If you want to friend up send me a PM!! lol

Always connected......
The character that you play off-line transfers over to the online game.


----------



## Overread (May 20, 2012)

mishele said:


> The character that you play off-line transfers over to the online game.



HOLD EVERYTHING

are you saying D3 works offline? As in internet cable  torn out of the modem not a hope of a blip of connection? 
Because everything I've heard is that it runs the game server side - not computer side - so it can't run without the net at all?


----------



## Jaemie (May 20, 2012)

My girlfriend bought the collector's edition with all the extra goodies - book, 4GB flash demon horn drive with demon head base, soundtrack, making-of dvd, invitations, in-game extras, etc. I've been watching her play and it looks really nice. She's pretty stoked.


----------



## mishele (May 20, 2012)

Over......no you are always on-line. I meant that you can use the same character in multiplay and single player. I'm sorry, I described it wrong.


----------



## mwcfarms (May 20, 2012)

Im playing as well Mish. Lol have never played either of the other two but I played EQ1&2 for years on and off. Its pretty wicked so far.


----------



## mishele (May 20, 2012)

mwcfarms said:


> Im playing as well Mish. Lol have never played either of the other two but I played EQ1&2 for years on and off. Its pretty wicked so far.



lol That's too funny that you are playing!! You should PM me your e-mail addy and I'll add you as a friend.


----------



## Dominantly (May 20, 2012)

I play Plants vs Zombies, I'm on like level 6 or something. :meh:


----------



## Ritzy (May 20, 2012)

I'm also playing ... just beat normal mode and now on to nightmare mode ...


----------



## waday (Jul 5, 2016)

Figured I'd start this back up rather than create a fifth "Gamer" thread...
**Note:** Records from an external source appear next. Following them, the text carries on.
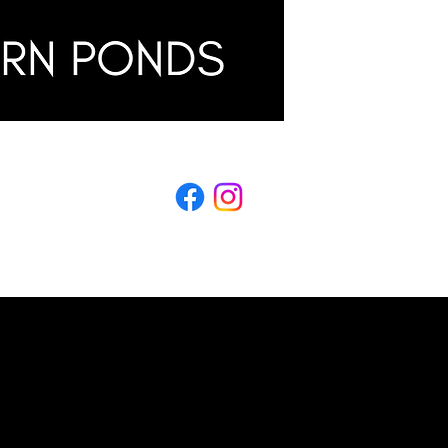
LING
s & Conditions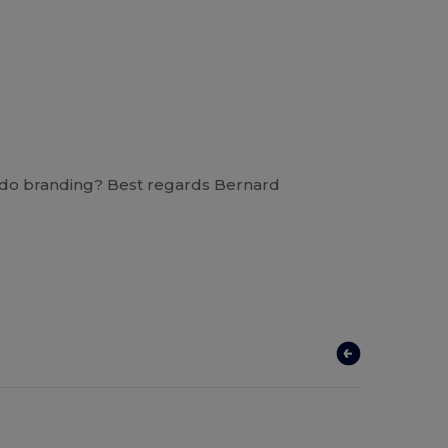
you do branding? Best regards Bernard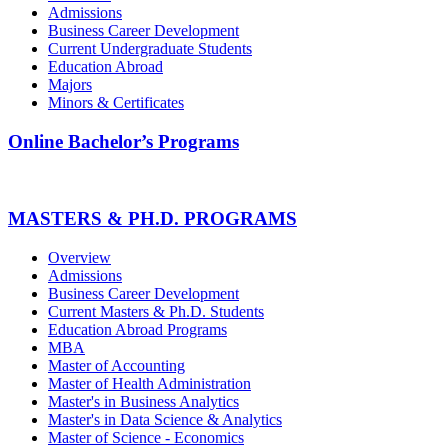
Admissions
Business Career Development
Current Undergraduate Students
Education Abroad
Majors
Minors & Certificates
Online Bachelor’s Programs
MASTERS & PH.D. PROGRAMS
Overview
Admissions
Business Career Development
Current Masters & Ph.D. Students
Education Abroad Programs
MBA
Master of Accounting
Master of Health Administration
Master's in Business Analytics
Master's in Data Science & Analytics
Master of Science - Economics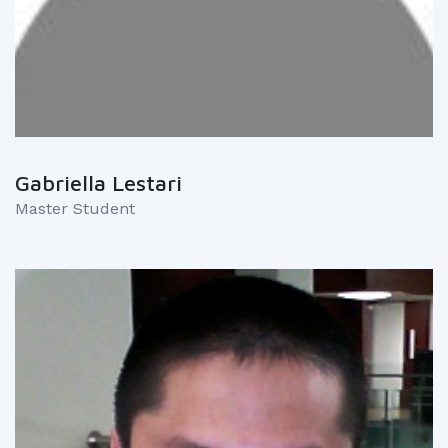
Gabriella Lestari
Master Student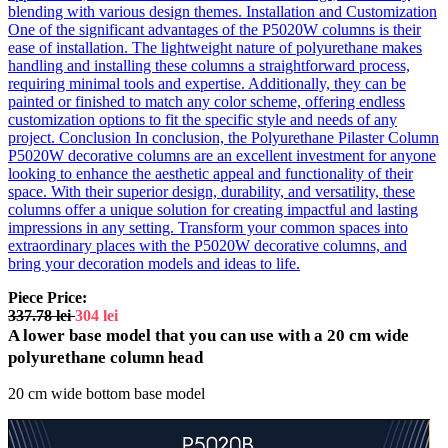
blending with various design themes. Installation and Customization
One of the significant advantages of the P5020W columns is their
ease of installation. The lightweight nature of polyurethane makes
handling and installing these columns a straightforward process,
requiring minimal tools and expertise. Additionally, they can be
painted or finished to match any color scheme, offering endless
customization options to fit the specific style and needs of any
project. Conclusion In conclusion, the Polyurethane Pilaster Column
P5020W decorative columns are an excellent investment for anyone
looking to enhance the aesthetic appeal and functionality of their
space. With their superior design, durability, and versatility, these
columns offer a unique solution for creating impactful and lasting
impressions in any setting. Transform your common spaces into
extraordinary places with the P5020W decorative columns, and
bring your decoration models and ideas to life.
Piece Price:
337.78
lei
304
lei
A lower base model that you can use with a 20 cm wide
polyurethane column head
20 cm wide bottom base model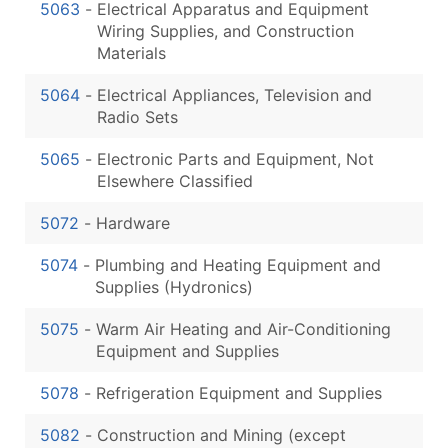
5063
-
Electrical Apparatus and Equipment
Wiring Supplies, and Construction
Materials
5064
-
Electrical Appliances, Television and
Radio Sets
5065
-
Electronic Parts and Equipment, Not
Elsewhere Classified
5072
-
Hardware
5074
-
Plumbing and Heating Equipment and
Supplies (Hydronics)
5075
-
Warm Air Heating and Air-Conditioning
Equipment and Supplies
5078
-
Refrigeration Equipment and Supplies
5082
-
Construction and Mining (except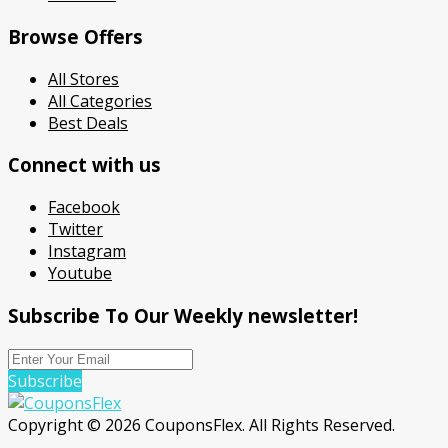
Browse Offers
All Stores
All Categories
Best Deals
Connect with us
Facebook
Twitter
Instagram
Youtube
Subscribe To Our Weekly newsletter!
Subscribe
Copyright © 2026 CouponsFlex. All Rights Reserved.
Just got back from vacation where my brother (and young nephews) were playing with a Nintendo 3DS. I had no idea that they (re)made Zelda: Ocarina of Time and Mario 64 and others for the 3DS.

So, I promptly took all my bill-paying money and bought a used 3DS XL, aforementioned Zelda and Mario games, as well as Pokemon X.

I haven't had a handheld gaming device (aside from phones/iPad/laptop) since either Nintendo's Game Boy Pocket or Sega's Game Gear (I can't remember). I fear I have started something bad... 

Regarding Pokemon, I haven't played it since the "Red" and "Blue" games were out in the mid 1990's. I can't wait to get back and try to level up my Fennekin. It's about the same as I remember, so I'm pretty happy.


----------